Kırklareli’nin ilk Hastanesi, 19. Yüzyılın sonlarında Köseoğlu Süleyman’a ait Karakaş Mahallesinde, bugünkü Zincirlikuyu Caddesi üzerinde bulunan evin kiralanması ile kurulmuştur.

Devlet arşivlerinden çıkan 1886 yılına (H.1304) ait belgede, Doktor Ali Efendi'nin Kırklareli’nde bulunan bu hastaneye terfien tayin edildiği anlaşılmaktadır.

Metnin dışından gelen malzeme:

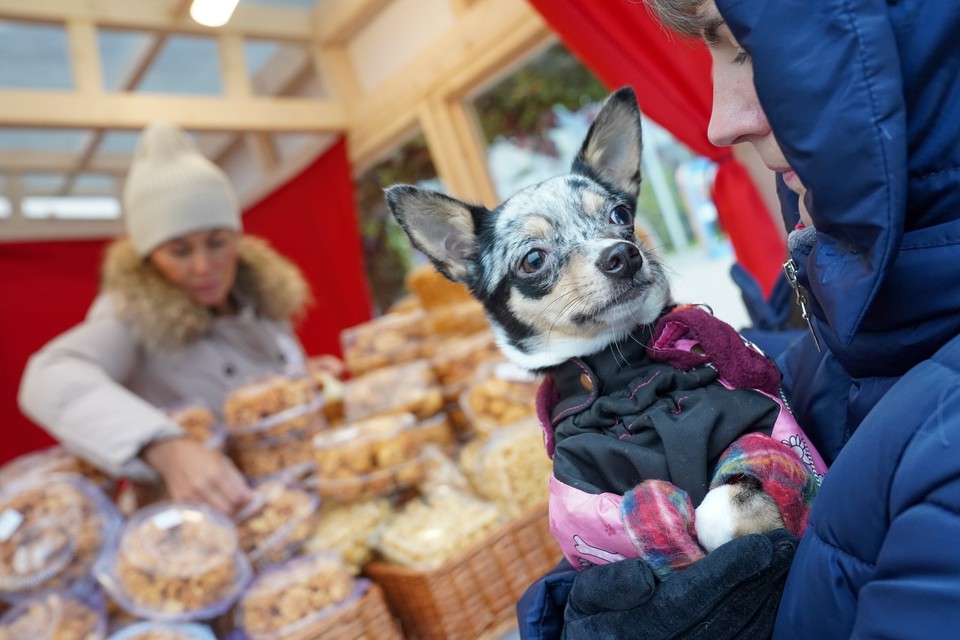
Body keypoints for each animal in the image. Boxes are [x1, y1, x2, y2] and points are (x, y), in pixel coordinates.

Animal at [386, 87, 820, 572]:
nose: (623, 254)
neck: (624, 375)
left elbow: (728, 494)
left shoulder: (759, 426)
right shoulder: (584, 495)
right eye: (532, 259)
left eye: (619, 215)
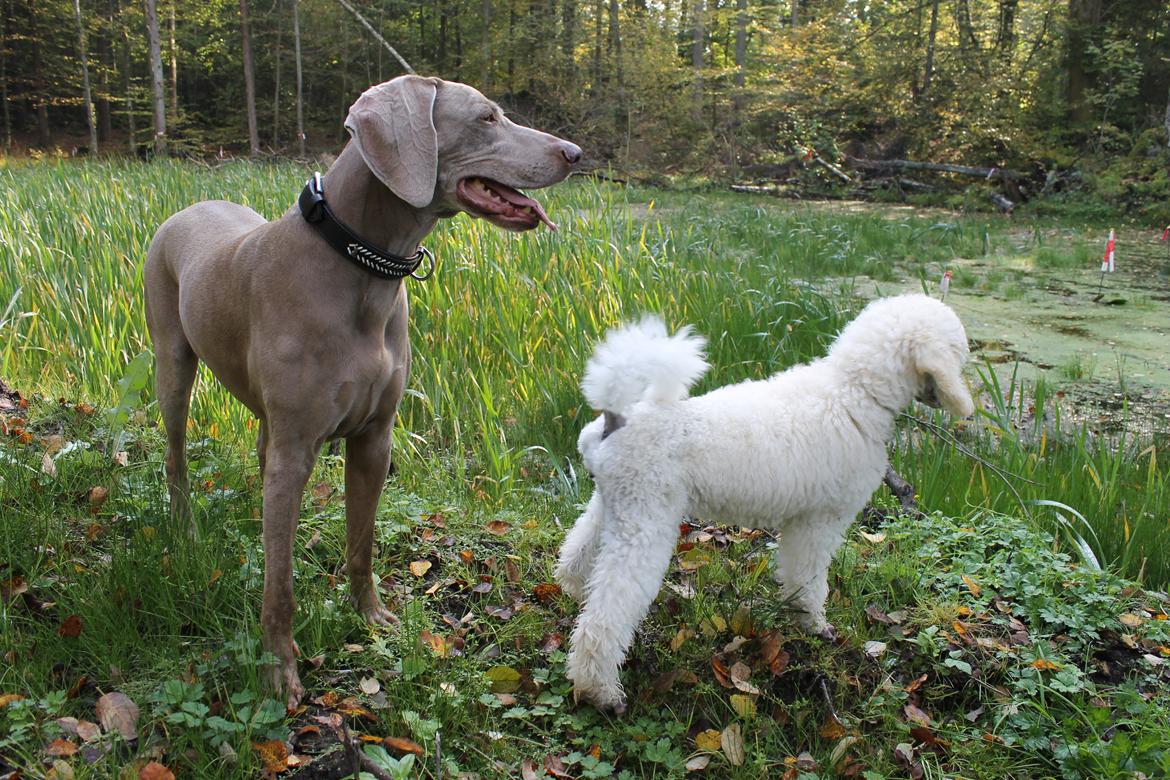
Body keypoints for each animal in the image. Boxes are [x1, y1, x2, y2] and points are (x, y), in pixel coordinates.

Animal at [146, 74, 580, 706]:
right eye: (486, 117)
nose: (574, 153)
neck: (361, 267)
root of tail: (189, 206)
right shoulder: (299, 450)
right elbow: (280, 585)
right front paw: (280, 671)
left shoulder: (376, 438)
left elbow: (362, 540)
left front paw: (370, 617)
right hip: (172, 362)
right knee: (177, 453)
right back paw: (184, 525)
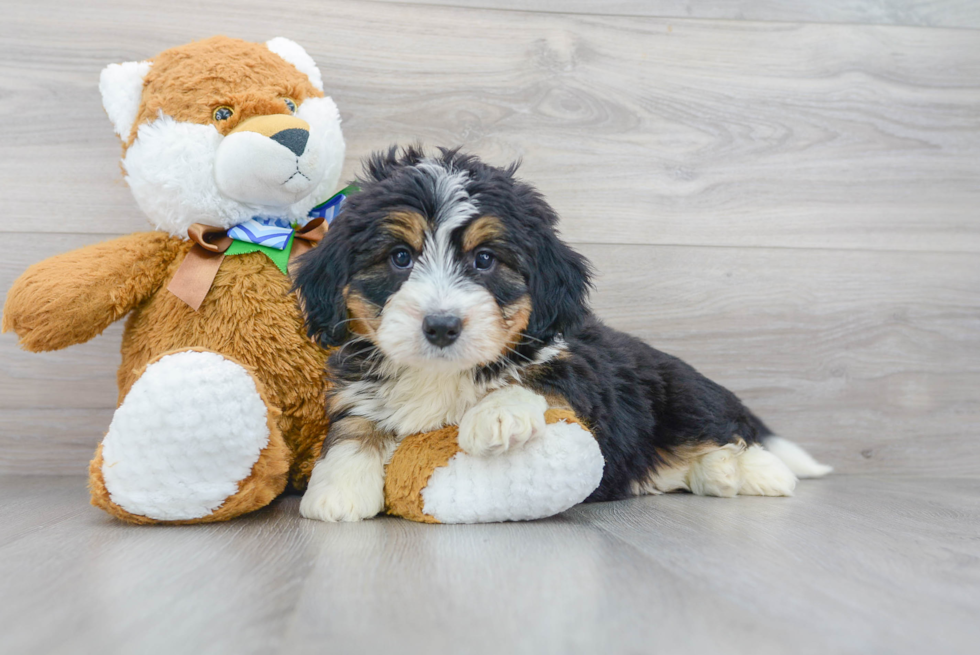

Köseoğlu Süleyman’a ait Karakaş Mahallesinde bulunan evin yetersiz kalması nedeniyle, Neşet Paşa döneminde, 1892 yılında (H.1310) Karakaş Mahallesi sınırları içerisinde, (77 ada, 1 parsel üzerinde/Yıkılan Devlet Hastanesi Arazisi) şehrin kuzey batısında yeni bir hastane yapılmış, adına da Gureba Hastanesi denilmiştir. Erkek ve Kadınlar için iki ayrı bölümden oluşan hastane, bodrum kat üstünde yükselen iki kattan oluşmakta idi. Birinci katta depo, eczane, muayene odaları, doktorlar, hastane müdürü ve hademe tarafından kullanılan sekiz oda, en üst kat olan ikince katta ise elli yatak kapasitesine sahip dört koğuş, bir salon ve diğer bir oda iki ayrı koridora açılmakta idi.

Dönemin mimarisine uygun bir şekilde neo klasik tarzda kargir olarak inşa edilen bu güzel bina, bodrum katı üstünde yükselen iki kattan oluşmaktadır. Ön cephesindeki giriş bölümünde bulunan iyon tarzında dört sütun, ikişerli olarak arşitrav ile üst katın çıkma bölümünü desteklemekte, ana girişinin sağ ve solunda üçer basık kemerli pencere, duvar yüzeyinden dışarıya taşırılarak aralıklı olarak kademelendirilmiştir. Katlar arası ve ikinci katın çatıya kavuştuğu kısım yatay silmeler ile belirgin hale getirilmiştir. Giriş kattaki sütunların desteklediği ikinci kattaki çıkıntı kısım, kırma çatıyı gizleyen üçgen alınlık ile buluşarak binaya estetik bir hava katmıştır.1912 yılında patlak veren Birinci Balkan Savaşı esnasında Kırklareli, Bulgarlar askerleri tarafından işgal edilmiş, başta askeri kışlalar, hükümet konağı, belediye binası, Kocahıdır Mahallesinde bulunan okul binası olmak üzere kamu binası ve sivil halkın ikamet ettiği birçok bina askeri amaçlar dahilinde kullanılmaya başlanmış, Gureba Hastanesin de yaralı Bulgarlar askerlerinin tedavisinde de kullanıldığı o döneme ait fotoğraflardan anlaşılmıştır.

A1Ed4F8A 4Da8 4004 A6F2 2F6D0C217C65

Devlet arşivlerinde rastlanılan 1896 yılına (H.1314) ait diğer bir belgede Kırklareli’nde görev yapan muhtarların Gureba Hastanesini Redif Deposu (yedek askerlere ait askeri depo) olarak kullanmak için izin istedikleri görülmektedir. Bu talebe yönelik izin verilip verilmediği hakkında herhangi bir bilgi ve belgeye ulaşılamamıştır. Burada ilginç olan hastanenin daha yeni inşa edilmesine karşın, taşrada en alt düzey sivil kamu idarecileri olan muhtarların bu binayı askeri depo olarak kullanma isteğidir.  Dönemin koşulları itibari, 93 Harbi olarak adlandırılan 1877-1878 Osmanlı-Rus Savaşı sonrasında Balkanlardan büyük bir göç dalgası yaşanması, gerek Balkanlarda gerekse Kırklareli’nde yaşayan ve nüfusun çoğunluğunu oluşturan Bulgar ve Yunan çetecilerin aşırı taşkınları, Müslüman halka zulüm ve zorbalıkları nedeniyle, muhtarların savunma amaçlı silahlandığı ve kamuya ait bu binayı da silah ve mühimmat deposu olarak kullanmak üzere talep ettikleri düşünülebilir. Bunun yanı sıra, buradan hastane binasının bir takım fiziki eksikliler nedeniyle bir şekilde kullanılamadığı ya da hastanede görev yapacak doktor bulunmadığı vb. nedenlerden dolayı hastanenin boş olduğu veya faaliyet dışı kaldığı, dolayısı ile atıl kalan hastane binasının bu nedenle tercih edildiği de düşünülebilir.